:: Tasks for this exercise ::
• A. Output the passage of the terms of supply that starts at "TERMS OF SUPPLY" and ends at "and Jim’s Electrical.", word for word.
• B. Go on with the Jim's Electrical terms of supply from its last sentence, keeping its style and numbering.

:: Selected text ::
TERMS OF SUPPLY
These are the Terms and Conditions of Quotation and Sale (“Terms and Conditions”) of all products supplied by Jim’s Electrical, except as otherwise expressly agreed upon in writing between a duly authorised officer of Jim’s Electrical and the customer, the following Terms and Conditions shall apply notwithstanding any provisions to the contrary which may appear on any document or agreement between the Customer and Jim’s Electrical.
1. Definitions “Customer” means the person/s placing the order for Works and/or products supplied by Jim’s Electrical to the Customer as specified in any invoice, document or order. The customer warrants that they have the power to enter into this agreement and has obtained all necessary authorisations to allow them to do so.
“Jim’s Electrical” means the franchisee that the Customer is contracting with whose business name and ABN appears on the quotation, invoice, receipt or TCA provided to the Customer.
“Quote” means any document containing a price for Works, including but not limited to Tax Invoices, quotations generated by computer or tablet devices or handwritten quotations.

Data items

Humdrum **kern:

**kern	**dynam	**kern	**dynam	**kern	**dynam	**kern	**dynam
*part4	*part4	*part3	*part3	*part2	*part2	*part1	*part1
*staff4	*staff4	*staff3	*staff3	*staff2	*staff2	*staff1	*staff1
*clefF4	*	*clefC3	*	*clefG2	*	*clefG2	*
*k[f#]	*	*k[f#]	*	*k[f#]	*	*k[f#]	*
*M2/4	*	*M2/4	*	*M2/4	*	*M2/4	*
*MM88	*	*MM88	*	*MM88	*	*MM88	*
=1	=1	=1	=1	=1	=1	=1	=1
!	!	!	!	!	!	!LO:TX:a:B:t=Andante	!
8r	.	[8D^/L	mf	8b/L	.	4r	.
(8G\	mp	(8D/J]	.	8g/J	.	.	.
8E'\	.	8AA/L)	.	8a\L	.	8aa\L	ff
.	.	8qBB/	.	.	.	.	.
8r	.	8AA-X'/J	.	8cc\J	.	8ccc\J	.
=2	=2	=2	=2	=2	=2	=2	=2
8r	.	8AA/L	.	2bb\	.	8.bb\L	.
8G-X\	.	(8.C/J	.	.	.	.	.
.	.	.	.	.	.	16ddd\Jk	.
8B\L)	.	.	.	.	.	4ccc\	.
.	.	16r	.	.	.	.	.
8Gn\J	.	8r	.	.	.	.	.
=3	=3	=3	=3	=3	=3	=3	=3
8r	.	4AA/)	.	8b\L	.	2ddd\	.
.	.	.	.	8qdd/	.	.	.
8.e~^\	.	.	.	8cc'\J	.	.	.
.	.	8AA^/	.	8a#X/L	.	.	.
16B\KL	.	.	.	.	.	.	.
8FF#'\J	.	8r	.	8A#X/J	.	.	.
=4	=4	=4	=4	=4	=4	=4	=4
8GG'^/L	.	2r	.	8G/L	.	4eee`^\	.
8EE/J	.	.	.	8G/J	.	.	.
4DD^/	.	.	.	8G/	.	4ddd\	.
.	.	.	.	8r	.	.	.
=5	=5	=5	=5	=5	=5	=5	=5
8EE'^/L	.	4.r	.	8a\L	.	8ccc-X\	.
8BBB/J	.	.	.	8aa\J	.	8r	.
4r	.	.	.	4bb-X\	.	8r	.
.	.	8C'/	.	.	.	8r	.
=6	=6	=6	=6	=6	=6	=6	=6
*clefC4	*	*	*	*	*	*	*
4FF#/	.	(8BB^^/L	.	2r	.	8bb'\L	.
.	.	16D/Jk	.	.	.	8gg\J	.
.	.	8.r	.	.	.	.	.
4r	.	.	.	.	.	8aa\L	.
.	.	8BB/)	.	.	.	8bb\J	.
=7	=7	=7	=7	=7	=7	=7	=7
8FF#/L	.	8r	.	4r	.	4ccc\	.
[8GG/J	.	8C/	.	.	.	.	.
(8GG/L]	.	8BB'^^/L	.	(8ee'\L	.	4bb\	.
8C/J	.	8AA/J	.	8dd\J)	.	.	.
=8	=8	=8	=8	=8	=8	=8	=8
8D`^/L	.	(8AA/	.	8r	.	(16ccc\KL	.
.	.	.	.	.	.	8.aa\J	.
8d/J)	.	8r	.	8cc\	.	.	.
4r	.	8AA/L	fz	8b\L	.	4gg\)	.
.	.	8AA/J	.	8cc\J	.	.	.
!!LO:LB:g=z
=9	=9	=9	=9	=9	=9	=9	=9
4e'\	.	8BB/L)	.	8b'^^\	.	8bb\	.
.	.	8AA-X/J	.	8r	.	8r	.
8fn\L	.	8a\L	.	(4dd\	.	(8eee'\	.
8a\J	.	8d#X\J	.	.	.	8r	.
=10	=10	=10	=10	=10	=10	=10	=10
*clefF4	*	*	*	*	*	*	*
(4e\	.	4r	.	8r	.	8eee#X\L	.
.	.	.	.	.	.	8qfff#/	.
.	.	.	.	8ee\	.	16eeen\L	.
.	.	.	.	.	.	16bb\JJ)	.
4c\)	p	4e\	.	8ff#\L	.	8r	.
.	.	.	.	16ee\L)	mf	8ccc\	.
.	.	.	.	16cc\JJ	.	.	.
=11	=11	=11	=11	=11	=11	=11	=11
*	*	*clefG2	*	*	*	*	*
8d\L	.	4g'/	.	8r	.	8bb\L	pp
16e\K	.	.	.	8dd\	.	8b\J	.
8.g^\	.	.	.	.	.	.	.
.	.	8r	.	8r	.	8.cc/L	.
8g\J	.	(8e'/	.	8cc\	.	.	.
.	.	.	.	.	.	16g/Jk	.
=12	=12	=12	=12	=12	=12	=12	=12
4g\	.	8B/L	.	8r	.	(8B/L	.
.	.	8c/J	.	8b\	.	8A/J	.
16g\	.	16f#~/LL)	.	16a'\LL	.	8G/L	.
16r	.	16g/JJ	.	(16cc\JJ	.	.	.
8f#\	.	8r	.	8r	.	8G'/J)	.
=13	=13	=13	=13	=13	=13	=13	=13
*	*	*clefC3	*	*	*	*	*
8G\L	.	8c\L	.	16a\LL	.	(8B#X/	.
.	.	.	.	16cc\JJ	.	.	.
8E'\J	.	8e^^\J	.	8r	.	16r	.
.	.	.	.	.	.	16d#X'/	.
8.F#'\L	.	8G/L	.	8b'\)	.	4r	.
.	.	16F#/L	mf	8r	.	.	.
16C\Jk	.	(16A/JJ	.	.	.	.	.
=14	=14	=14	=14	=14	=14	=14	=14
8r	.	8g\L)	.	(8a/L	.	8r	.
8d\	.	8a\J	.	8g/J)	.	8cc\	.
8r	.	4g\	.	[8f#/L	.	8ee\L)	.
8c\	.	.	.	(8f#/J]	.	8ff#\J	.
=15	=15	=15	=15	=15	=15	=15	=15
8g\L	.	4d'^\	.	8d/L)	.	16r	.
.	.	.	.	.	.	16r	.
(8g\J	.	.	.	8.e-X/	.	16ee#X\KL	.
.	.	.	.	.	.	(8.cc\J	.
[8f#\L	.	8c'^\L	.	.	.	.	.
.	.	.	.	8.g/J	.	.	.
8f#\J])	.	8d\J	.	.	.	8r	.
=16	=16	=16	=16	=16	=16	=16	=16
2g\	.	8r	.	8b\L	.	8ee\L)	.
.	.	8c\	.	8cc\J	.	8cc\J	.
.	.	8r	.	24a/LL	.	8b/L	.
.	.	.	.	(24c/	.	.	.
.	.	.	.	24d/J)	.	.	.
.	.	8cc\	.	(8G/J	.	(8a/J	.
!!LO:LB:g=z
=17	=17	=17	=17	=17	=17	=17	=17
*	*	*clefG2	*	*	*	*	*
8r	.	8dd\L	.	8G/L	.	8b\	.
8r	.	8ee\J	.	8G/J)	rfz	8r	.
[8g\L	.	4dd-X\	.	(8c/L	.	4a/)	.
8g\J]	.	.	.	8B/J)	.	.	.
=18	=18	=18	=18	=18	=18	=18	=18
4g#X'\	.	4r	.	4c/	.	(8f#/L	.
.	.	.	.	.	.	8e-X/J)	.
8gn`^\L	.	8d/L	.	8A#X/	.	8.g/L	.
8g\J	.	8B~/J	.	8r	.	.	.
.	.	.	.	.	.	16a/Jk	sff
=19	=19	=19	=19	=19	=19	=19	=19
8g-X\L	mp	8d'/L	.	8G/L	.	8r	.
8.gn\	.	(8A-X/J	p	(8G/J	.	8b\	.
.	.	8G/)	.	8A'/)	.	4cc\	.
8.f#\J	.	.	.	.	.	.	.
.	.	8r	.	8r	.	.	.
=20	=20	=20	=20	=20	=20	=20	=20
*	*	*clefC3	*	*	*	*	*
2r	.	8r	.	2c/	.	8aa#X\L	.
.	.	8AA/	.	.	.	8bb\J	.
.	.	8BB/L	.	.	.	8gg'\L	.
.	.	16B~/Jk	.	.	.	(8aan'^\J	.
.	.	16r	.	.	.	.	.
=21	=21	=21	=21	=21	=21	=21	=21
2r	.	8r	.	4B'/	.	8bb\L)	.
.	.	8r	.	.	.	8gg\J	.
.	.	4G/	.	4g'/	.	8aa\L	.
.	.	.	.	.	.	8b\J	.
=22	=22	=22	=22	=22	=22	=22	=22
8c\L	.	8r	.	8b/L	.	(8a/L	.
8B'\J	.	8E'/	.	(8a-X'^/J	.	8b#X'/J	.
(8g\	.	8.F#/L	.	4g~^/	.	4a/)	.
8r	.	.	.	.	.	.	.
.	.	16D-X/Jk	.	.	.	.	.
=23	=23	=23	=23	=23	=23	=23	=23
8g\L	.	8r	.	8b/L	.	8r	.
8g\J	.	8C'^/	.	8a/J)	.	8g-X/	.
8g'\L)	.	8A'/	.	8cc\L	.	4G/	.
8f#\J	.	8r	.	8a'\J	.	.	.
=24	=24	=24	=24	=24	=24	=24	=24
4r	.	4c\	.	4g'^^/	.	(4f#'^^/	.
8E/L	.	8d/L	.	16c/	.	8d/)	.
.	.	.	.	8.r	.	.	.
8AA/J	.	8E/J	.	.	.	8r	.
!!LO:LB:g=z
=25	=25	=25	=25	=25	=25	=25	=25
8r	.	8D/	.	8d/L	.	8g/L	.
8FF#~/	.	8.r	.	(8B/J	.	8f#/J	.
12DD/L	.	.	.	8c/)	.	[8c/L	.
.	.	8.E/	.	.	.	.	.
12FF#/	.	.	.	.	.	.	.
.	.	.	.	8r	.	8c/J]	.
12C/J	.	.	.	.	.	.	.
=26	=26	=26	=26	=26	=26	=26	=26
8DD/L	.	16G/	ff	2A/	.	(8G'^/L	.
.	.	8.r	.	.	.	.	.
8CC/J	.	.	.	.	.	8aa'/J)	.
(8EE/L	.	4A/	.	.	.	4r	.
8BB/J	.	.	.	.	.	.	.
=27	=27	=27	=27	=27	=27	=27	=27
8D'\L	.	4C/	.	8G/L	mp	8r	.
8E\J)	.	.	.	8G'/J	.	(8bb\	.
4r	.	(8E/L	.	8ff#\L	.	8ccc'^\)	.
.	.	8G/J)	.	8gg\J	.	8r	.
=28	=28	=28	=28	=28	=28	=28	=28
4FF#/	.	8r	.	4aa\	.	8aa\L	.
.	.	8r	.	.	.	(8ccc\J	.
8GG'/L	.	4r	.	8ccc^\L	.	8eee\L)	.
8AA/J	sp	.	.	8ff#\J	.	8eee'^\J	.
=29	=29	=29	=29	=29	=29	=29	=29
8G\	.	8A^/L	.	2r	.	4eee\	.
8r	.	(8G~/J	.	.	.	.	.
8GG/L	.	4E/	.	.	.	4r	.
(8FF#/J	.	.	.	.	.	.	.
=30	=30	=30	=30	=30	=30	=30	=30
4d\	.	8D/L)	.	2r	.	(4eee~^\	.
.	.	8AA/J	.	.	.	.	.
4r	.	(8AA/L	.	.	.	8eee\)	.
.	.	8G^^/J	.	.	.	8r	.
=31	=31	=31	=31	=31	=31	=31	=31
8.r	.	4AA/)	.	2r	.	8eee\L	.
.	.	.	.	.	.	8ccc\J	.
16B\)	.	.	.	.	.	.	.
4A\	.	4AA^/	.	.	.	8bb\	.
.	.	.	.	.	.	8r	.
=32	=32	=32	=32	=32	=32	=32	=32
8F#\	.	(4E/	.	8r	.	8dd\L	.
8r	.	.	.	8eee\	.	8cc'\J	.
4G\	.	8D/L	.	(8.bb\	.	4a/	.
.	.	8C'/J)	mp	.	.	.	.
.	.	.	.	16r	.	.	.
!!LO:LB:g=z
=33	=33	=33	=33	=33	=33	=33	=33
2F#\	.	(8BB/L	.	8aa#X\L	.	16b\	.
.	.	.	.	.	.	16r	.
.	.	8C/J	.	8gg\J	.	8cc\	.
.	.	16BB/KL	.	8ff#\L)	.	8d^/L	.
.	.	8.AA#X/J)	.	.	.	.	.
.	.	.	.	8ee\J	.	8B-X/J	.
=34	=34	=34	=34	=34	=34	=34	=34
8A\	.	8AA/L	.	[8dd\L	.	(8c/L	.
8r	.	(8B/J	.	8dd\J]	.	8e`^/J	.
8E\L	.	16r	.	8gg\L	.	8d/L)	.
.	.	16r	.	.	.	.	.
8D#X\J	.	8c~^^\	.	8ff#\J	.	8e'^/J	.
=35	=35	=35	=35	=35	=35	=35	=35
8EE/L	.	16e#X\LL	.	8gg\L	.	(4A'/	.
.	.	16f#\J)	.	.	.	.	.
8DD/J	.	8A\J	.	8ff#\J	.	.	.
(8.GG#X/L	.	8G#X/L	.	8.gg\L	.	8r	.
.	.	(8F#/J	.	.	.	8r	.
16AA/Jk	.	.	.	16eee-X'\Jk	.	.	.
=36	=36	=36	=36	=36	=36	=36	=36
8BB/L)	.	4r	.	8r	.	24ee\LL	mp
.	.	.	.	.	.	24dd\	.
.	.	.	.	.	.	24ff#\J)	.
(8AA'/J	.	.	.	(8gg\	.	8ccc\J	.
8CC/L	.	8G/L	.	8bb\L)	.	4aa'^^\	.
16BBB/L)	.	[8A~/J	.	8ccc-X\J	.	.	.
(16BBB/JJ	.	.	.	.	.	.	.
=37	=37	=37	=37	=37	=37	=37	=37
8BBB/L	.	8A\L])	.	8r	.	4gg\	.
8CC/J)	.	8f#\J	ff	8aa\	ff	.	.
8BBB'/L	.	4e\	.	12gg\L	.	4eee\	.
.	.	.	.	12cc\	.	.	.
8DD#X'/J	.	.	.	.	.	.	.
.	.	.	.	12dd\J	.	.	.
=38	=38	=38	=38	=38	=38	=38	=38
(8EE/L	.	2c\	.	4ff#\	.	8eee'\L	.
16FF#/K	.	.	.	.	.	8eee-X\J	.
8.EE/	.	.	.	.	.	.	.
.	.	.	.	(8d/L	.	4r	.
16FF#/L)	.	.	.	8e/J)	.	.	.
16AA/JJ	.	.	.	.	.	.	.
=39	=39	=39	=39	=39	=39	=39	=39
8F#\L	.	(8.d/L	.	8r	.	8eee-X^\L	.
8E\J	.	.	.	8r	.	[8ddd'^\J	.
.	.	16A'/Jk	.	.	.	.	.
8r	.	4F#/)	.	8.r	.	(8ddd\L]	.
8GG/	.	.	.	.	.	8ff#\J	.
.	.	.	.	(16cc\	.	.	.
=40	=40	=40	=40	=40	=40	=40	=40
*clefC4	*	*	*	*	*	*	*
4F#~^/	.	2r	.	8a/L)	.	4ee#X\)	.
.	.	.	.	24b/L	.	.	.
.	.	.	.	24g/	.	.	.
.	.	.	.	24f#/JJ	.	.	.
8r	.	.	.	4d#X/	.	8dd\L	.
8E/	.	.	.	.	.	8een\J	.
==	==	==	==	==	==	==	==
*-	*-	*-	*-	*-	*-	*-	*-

:: Written answers ::
• A.
TERMS OF SUPPLY
These are the Terms and Conditions of Quotation and Sale (“Terms and Conditions”) of all products supplied by Jim’s Electrical, except as otherwise expressly agreed upon in writing between a duly authorised officer of Jim’s Electrical and the customer, the following Terms and Conditions shall apply notwithstanding any provisions to the contrary which may appear on any document or agreement between the Customer and Jim’s Electrical.

• B.
“Works” means any services rendered, products delivered or any future or completed work done by Jim’s Electrical.
2. Binding Nature
(A) All orders placed with Jim’s Electrical shall only be accepted subject to these Terms and Conditions. The Customer has exclusively accepted and is immediately bound by these Terms and Conditions if the Customer places an order for the product/s or services, signs any Quote, pays the deposit, continues to provide instructions and/or accepts the product/s or Works.
(B) Jim’s Electrical may, at any time, alter these Terms and Conditions and such altered Terms and Conditions shall apply after notification by Jim’s Electrical to the Customer.
(A) If there is any error or omission in the Quote, Jim’s Electrical reserves the right to change the contract sum on the Quote. This clause applies even if the Quote has been accepted by the customer. Prices quoted are subject to final costing assessment by Jim’s Electrical.
(B) Upon acceptance of the Quote by the Customer, Jim’s Electrical may require a deposit to be paid prior to any Works being commenced by Jim’s Electrical. This deposit is at the sole discretion of Jim’s Electrical.
(C) Notwithstanding any other clause, the contract sum on the Quote will only be valid for 30 days from the date of the quotation. Jim’s Electrical reserves the right to make any changes to the Quote if the 30 days lapses.
(D) At Jim’s Electrical’s sole discretion a portion of or the full amount of the deposit may be non-refundable. The amount that is non-refundable is a true estimate of costs and expenses spent to date.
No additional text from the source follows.